[Extracted data entries]
= = = = = = =
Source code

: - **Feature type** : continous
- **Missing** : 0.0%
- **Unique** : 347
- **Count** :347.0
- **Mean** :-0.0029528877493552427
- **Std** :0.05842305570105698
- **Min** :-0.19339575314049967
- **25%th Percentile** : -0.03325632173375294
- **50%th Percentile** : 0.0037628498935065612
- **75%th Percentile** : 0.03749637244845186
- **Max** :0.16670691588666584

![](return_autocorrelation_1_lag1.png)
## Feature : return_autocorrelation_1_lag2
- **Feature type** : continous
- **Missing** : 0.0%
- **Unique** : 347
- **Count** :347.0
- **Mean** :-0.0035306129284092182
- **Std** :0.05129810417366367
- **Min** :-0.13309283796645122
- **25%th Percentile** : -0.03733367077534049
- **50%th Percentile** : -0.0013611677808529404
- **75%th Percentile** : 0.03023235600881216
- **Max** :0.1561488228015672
= = = = = = =
→ **Exercise description**: Edit the material above by changing "Feature type" to "Data type" wherever it appears, with every other part left unchanged.

→ **Result for this task**:
Source code

: - **Data type** : continous
- **Missing** : 0.0%
- **Unique** : 347
- **Count** :347.0
- **Mean** :-0.0029528877493552427
- **Std** :0.05842305570105698
- **Min** :-0.19339575314049967
- **25%th Percentile** : -0.03325632173375294
- **50%th Percentile** : 0.0037628498935065612
- **75%th Percentile** : 0.03749637244845186
- **Max** :0.16670691588666584

![](return_autocorrelation_1_lag1.png)
## Feature : return_autocorrelation_1_lag2
- **Data type** : continous
- **Missing** : 0.0%
- **Unique** : 347
- **Count** :347.0
- **Mean** :-0.0035306129284092182
- **Std** :0.05129810417366367
- **Min** :-0.13309283796645122
- **25%th Percentile** : -0.03733367077534049
- **50%th Percentile** : -0.0013611677808529404
- **75%th Percentile** : 0.03023235600881216
- **Max** :0.1561488228015672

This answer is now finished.